A few days ago the European Commission launched a fundamental review of the VAT system within the EU, entitled: “Towards a simpler, more robust and efficient VAT system”. Any changes to the EU VAT rules would directly affect our UK VAT rules. Fundamental change would affect us significantly. The Commission stops short of saying that the VAT system isn’t working, but they appear to say that it is not working particularly well, and they feel that it should work better.
The review is not limited as to scope and range, but there are perhaps two key areas on which any such review would be focused. They are, so to speak, the Everest and Grand Canyon of the VAT landscape. One is determining in which state of the EU the VAT on a transaction falls payable and claimable, and the other is whether we need exemptions from the tax, and what might replace them.
This blog will discuss the aspect relating to the location of the tax charge, and I will return to exemptions in a later discussion.
The history of this problem dates from the turn of the 1980s and 1990s when the Single Market was introduced in a manner which did not please the Commission. The Commission’s preferred idea was that sales of goods and services within the EU would be treated almost identically to sales within, say, the UK. VAT would be charged by the supplier, and then paid to the state to which the supplier belonged. The purchaser would claim this VAT in his VAT return, and thus from the state in which he belonged. They called this the “origin system”. It was simple idea. But the EU member states (which were then fewer in number) were concerned that net exporter states would collect the revenues and net importer states would lose them.
So they discussed a mechanism for rectifying these imbalances (it is interesting, in fact, that they ever saw them as imbalances rather than the obvious outcomes of trade patterns, but they were unwilling to change the taxation impact of the old rules even if the procedures might be different). However such a mechanism would require record keeping that would have caused problems and removed some of the perceived benefit of the Single Market reforms. So it was decided, against the better instincts of the Commission, to replicate imports and exports by acquisitions and despatches. Under these rules, which we have to this day, the seller does not charge VAT, and the purchaser self accounts for VAT on goods and services received. The customs border has been removed, but we all pretend it was still there in how we account for the VAT flows. The country of consumption handles the VAT. This is called the Destination system.

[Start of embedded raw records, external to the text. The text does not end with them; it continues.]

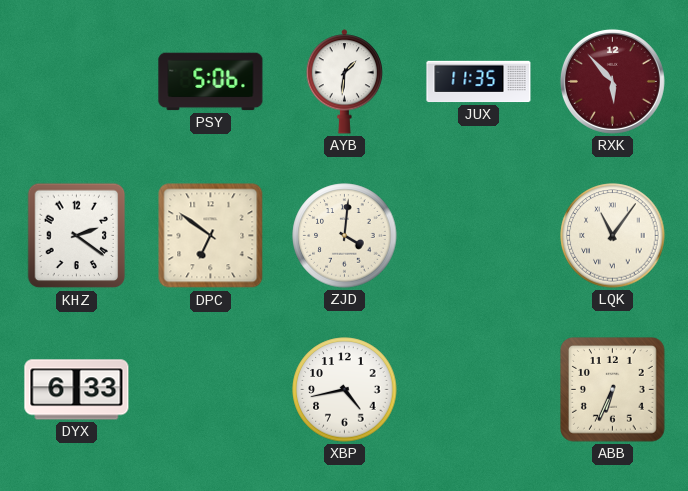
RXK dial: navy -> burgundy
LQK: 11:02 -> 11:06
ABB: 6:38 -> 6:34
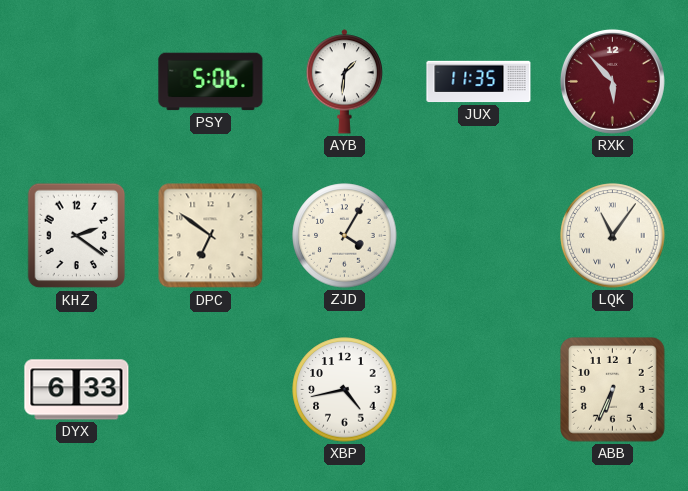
ZJD: 4:01 -> 4:05
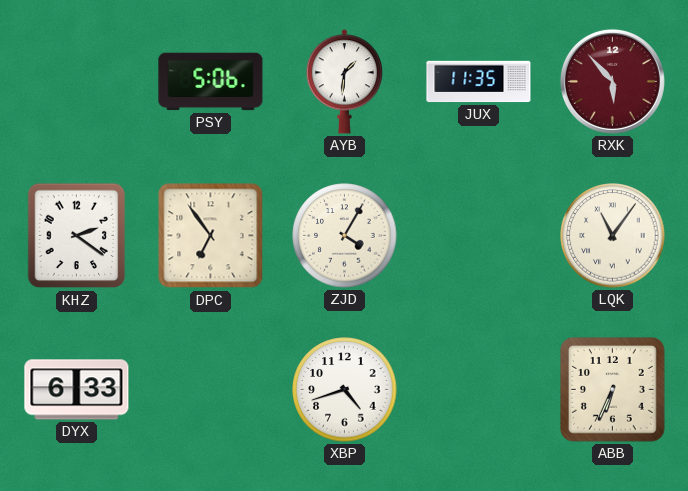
DPC: 6:51 -> 6:54
XBP: 4:43 -> 4:42
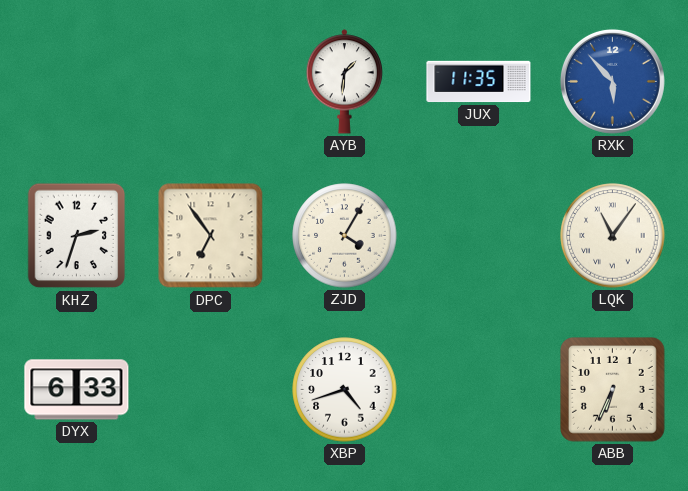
PSY: 5:06 -> none
RXK dial: burgundy -> blue
KHZ: 2:21 -> 2:33
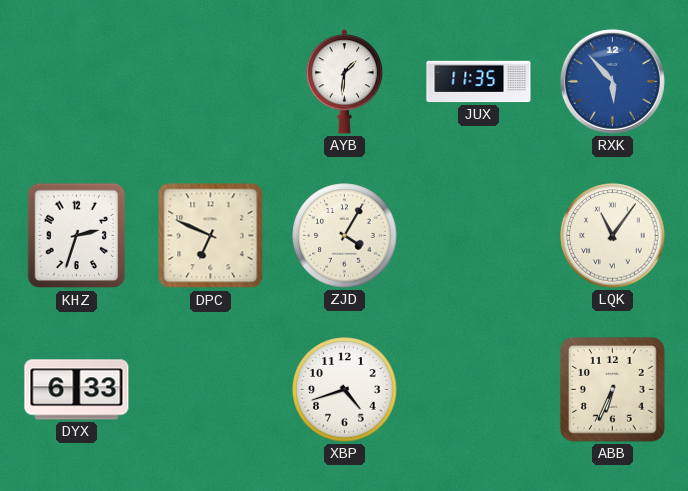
DPC: 6:54 -> 6:49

Nearly 20 years on, we still have this Destination system. The Commission would like us to reconsider the Origin system. The problem remains the same as before, but now with a vastly increased number of states in the Single Market. If it could not work in 1992 how can it work now? That might be answered by reference to much more capable IT systems making the concept of redistributing the revenues between states more feasible, at least in theory; though the extreme problems with the automation of overseas business VAT reclaims which occurred in 2010 could put paid to that particular view. In truth, the move to an origin based single market means a move to a single set of VAT rates across that market, to one agency for collecting VAT revenues, one law code under which it is all done, and then, a quasi governmental agency for distributing the net revenues down to each member state in accordance with a politically agreed principle. Anything other than that would be ramshackle. So, what would be the benefits?
The benefit of simplicity for businesses is attractive. It would also exert significant pressure against VAT fraud (though some would say that this would simply send the fraudsters off looking for other vehicles for fraud thus achieving little in the wider scheme of things). It would eliminate the aspects of interpretation from country to country that lead in some marginal cases both to double taxation and to non-taxation. It would eliminate cross border shopping. So, what would be the disadvantage?
Well, that obviously is the loss of each state’s control over the most important taxation tool available to them. It would be a giant stride in the direction of a super state. Do the member states’ populations want that? The answer appears clearly to be “No”. So it seems to me that there is very little prospect of significant change in this area.